• **EXERCISE OBJECTIVE**: Pull every line with "signals" from the material.

::: RECORDS :::

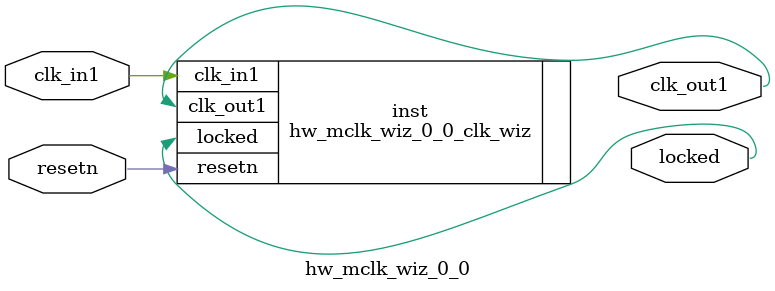
<source format=v>


`timescale 1ps/1ps

(* CORE_GENERATION_INFO = "hw_mclk_wiz_0_0,clk_wiz_v6_0_14_0_0,{component_name=hw_mclk_wiz_0_0,use_phase_alignment=false,use_min_o_jitter=false,use_max_i_jitter=false,use_dyn_phase_shift=false,use_inclk_switchover=false,use_dyn_reconfig=false,enable_axi=0,feedback_source=FDBK_AUTO,PRIMITIVE=MMCM,num_out_clk=1,clkin1_period=10.000,clkin2_period=10.000,use_power_down=false,use_reset=true,use_locked=true,use_inclk_stopped=false,feedback_type=SINGLE,CLOCK_MGR_TYPE=NA,manual_override=false}" *)

module hw_mclk_wiz_0_0 
 (
  // Clock out ports
  output        clk_out1,
  // Status and control signals
  input         resetn,
  output        locked,
 // Clock in ports
  input         clk_in1
 );

  hw_mclk_wiz_0_0_clk_wiz inst
  (
  // Clock out ports  
  .clk_out1(clk_out1),
  // Status and control signals               
  .resetn(resetn), 
  .locked(locked),
 // Clock in ports
  .clk_in1(clk_in1)
  );

endmodule

</source>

:::

• **EXERCISE SOLUTION**:
  // Status and control signals
  // Status and control signals               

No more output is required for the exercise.